Hao, Renjian; Shi, Mujia; Hu, Yong; Wei, Chunling; Feng, Lihang; Wang, Dong; Yuan, Li

doi:10.3390/electronics14122470

Open AccessArticle

Bridging Quantitative Scoring and Qualitative Grading: A Mapping Framework for Intelligent System Evaluation

by

Renjian Hao

¹,

Mujia Shi

²,

Yong Hu

¹,

Chunling Wei

¹,

Lihang Feng

²

,

Dong Wang

^3,*

and

Li Yuan

¹

Beijing Institute of Control Engineering, Beijing 100190, China

²

College of Electrical Engineering and Control Science, Nanjing Tech University, Nanjing 211800, China

³

School of Instrument Science and Engineering, Southeast University, Nanjing 210096, China

^*

Author to whom correspondence should be addressed.
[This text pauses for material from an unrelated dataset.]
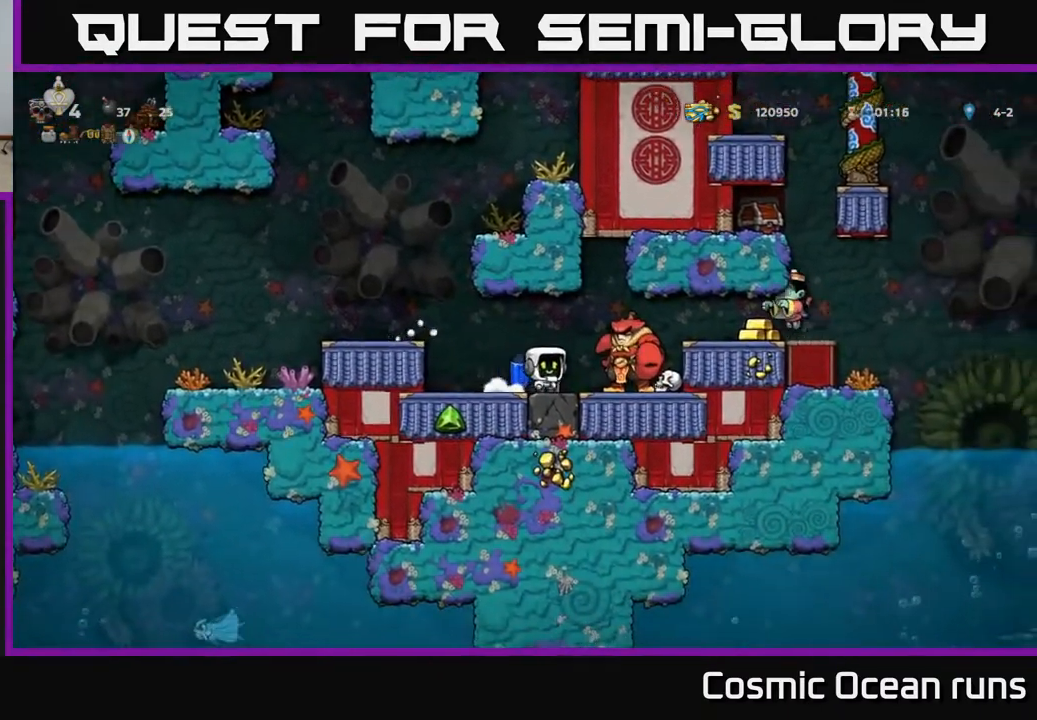
{"buttons": ["DPAD_LEFT"], "left_stick": "center", "right_stick": "center", "events": [[33, "DPAD_LEFT", "down"], [33, "X", "up"], [50, "DPAD_DOWN", "up"], [100, "A", "down"], [267, "A", "up"], [333, "A", "down"], [467, "A", "up"]]}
Electronics 2025, 14(12), 2470; https://doi.org/10.3390/electronics14122470

Submission received: 5 June 2025 / Revised: 16 June 2025 / Accepted: 16 June 2025 / Published: 18 June 2025

(This article belongs to the Special Issue Advanced Control Strategies and Applications of Multi-Agent Systems)

Download

Browse Figures

Versions Notes

Abstract

In current evaluations of intelligent system capabilities, there is a problem with the difficulty of unifying quantitative scoring results with qualitative grading standards, which severely limits cross-platform and cross-task intelligent comparisons and grading certifications. To address this issue, this paper proposes a hierarchical parameter partitioning equivalent mapping method (HPP-EM) to construct a mapping mechanism from quantitative scores to qualitative grades. The method comprises three modules: Nonlinear Interval Partitioning (NIP) constructs intelligent capability intervals based on the principle of diminishing capability margins; Quantification-to-Grade Mapping (QGM) introduces a set of criteria to determine mapping rules; and Dynamic Threshold Generation (DTA) calculates the lower score thresholds and total score thresholds for each grade based on indicator weights. The model is interpretable and supports mapping across multiple metrics and multi-level systems. Experimental validation was conducted using evaluation data from a deep-space unmanned system, demonstrating that HPP-EM accurately reflects system intelligence levels and exhibits good adaptability and scalability. This paper provides a traceable, structured mapping scheme for unified intelligence level assessment.

Keywords:

intelligence level assessment; dynamic level partitioning; mapping method

1. Introduction

With the rapid development of digitalization and automation technologies, intelligent systems have become the foundation of innovation in fields such as autonomous driving [1], rehabilitation healthcare [2], and aerospace [3,4]. Among the core characteristics of these systems, intelligence evaluation plays a critical role in both theoretical research and practical engineering applications [5].

To provide standardized intelligence classification and ensure consistent development benchmarks, multiple industry and governmental bodies have introduced widely recognized grading systems. For instance, the Society of Automotive Engineers (SAE) established the SAE J3016 standard for autonomous vehicle classification [6]; the U.S. National Institute of Standards and Technology (NIST) developed the Autonomy Levels for Unmanned Systems (ALFUS) framework [7]; and NASA proposed a hierarchy for grading autonomy in spacecraft and exploratory probes [8]. These frameworks typically employ qualitative definitions, assigning intelligence levels based on descriptions of system functionalities and task responsibilities.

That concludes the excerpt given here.